[Assignment] Reproduce the records that follow in full, excluding any picture they contain.

|---|

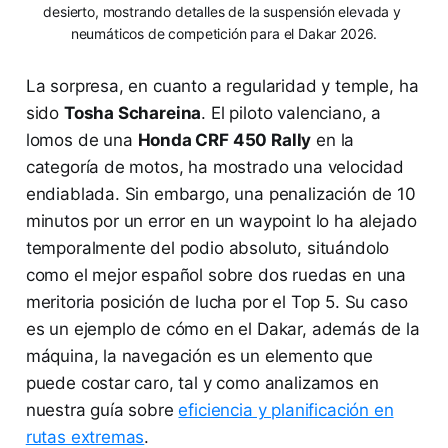
desierto, mostrando detalles de la suspensión elevada y 
neumáticos de competición para el Dakar 2026.
La sorpresa, en cuanto a regularidad y temple, ha
sido
Tosha Schareina
. El piloto valenciano, a
lomos de una
Honda CRF 450 Rally
en la
categoría de motos, ha mostrado una velocidad
endiablada. Sin embargo, una penalización de 10
minutos por un error en un waypoint lo ha alejado
temporalmente del podio absoluto, situándolo
como el mejor español sobre dos ruedas en una
meritoria posición de lucha por el Top 5. Su caso
es un ejemplo de cómo en el Dakar, además de la
máquina, la navegación es un elemento que
puede costar caro, tal y como analizamos en
nuestra guía sobre
eficiencia y planificación en
rutas extremas
.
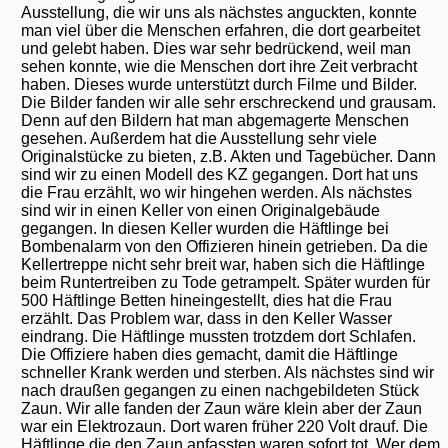
Ausstellung, die wir uns als nächstes anguckten, konnte
man viel über die Menschen erfahren, die dort gearbeitet
und gelebt haben. Dies war sehr bedrückend, weil man
sehen konnte, wie die Menschen dort ihre Zeit verbracht
haben. Dieses wurde unterstützt durch Filme und Bilder.
Die Bilder fanden wir alle sehr erschreckend und grausam.
Denn auf den Bildern hat man abgemagerte Menschen
gesehen. Außerdem hat die Ausstellung sehr viele
Originalstücke zu bieten, z.B. Akten und Tagebücher. Dann
sind wir zu einen Modell des KZ gegangen. Dort hat uns
die Frau erzählt, wo wir hingehen werden. Als nächstes
sind wir in einen Keller von einen Originalgebäude
gegangen. In diesen Keller wurden die Häftlinge bei
Bombenalarm von den Offizieren hinein getrieben. Da die
Kellertreppe nicht sehr breit war, haben sich die Häftlinge
beim Runtertreiben zu Tode getrampelt. Später wurden für
500 Häftlinge Betten hineingestellt, dies hat die Frau
erzählt. Das Problem war, dass in den Keller Wasser
eindrang. Die Häftlinge mussten trotzdem dort Schlafen.
Die Offiziere haben dies gemacht, damit die Häftlinge
schneller Krank werden und sterben. Als nächstes sind wir
nach draußen gegangen zu einen nachgebildeten Stück
Zaun. Wir alle fanden der Zaun wäre klein aber der Zaun
war ein Elektrozaun. Dort waren früher 220 Volt drauf. Die
Häftlinge die den Zaun anfassten waren sofort tot. Wer dem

|---|

[Result for this task]
desierto, mostrando detalles de la suspensión elevada y 
neumáticos de competición para el Dakar 2026.
La sorpresa, en cuanto a regularidad y temple, ha
sido
Tosha Schareina
. El piloto valenciano, a
lomos de una
Honda CRF 450 Rally
en la
categoría de motos, ha mostrado una velocidad
endiablada. Sin embargo, una penalización de 10
minutos por un error en un waypoint lo ha alejado
temporalmente del podio absoluto, situándolo
como el mejor español sobre dos ruedas en una
meritoria posición de lucha por el Top 5. Su caso
es un ejemplo de cómo en el Dakar, además de la
máquina, la navegación es un elemento que
puede costar caro, tal y como analizamos en
nuestra guía sobre
eficiencia y planificación en
rutas extremas
.
Ausstellung, die wir uns als nächstes anguckten, konnte
man viel über die Menschen erfahren, die dort gearbeitet
und gelebt haben. Dies war sehr bedrückend, weil man
sehen konnte, wie die Menschen dort ihre Zeit verbracht
haben. Dieses wurde unterstützt durch Filme und Bilder.
Die Bilder fanden wir alle sehr erschreckend und grausam.
Denn auf den Bildern hat man abgemagerte Menschen
gesehen. Außerdem hat die Ausstellung sehr viele
Originalstücke zu bieten, z.B. Akten und Tagebücher. Dann
sind wir zu einen Modell des KZ gegangen. Dort hat uns
die Frau erzählt, wo wir hingehen werden. Als nächstes
sind wir in einen Keller von einen Originalgebäude
gegangen. In diesen Keller wurden die Häftlinge bei
Bombenalarm von den Offizieren hinein getrieben. Da die
Kellertreppe nicht sehr breit war, haben sich die Häftlinge
beim Runtertreiben zu Tode getrampelt. Später wurden für
500 Häftlinge Betten hineingestellt, dies hat die Frau
erzählt. Das Problem war, dass in den Keller Wasser
eindrang. Die Häftlinge mussten trotzdem dort Schlafen.
Die Offiziere haben dies gemacht, damit die Häftlinge
schneller Krank werden und sterben. Als nächstes sind wir
nach draußen gegangen zu einen nachgebildeten Stück
Zaun. Wir alle fanden der Zaun wäre klein aber der Zaun
war ein Elektrozaun. Dort waren früher 220 Volt drauf. Die
Häftlinge die den Zaun anfassten waren sofort tot. Wer dem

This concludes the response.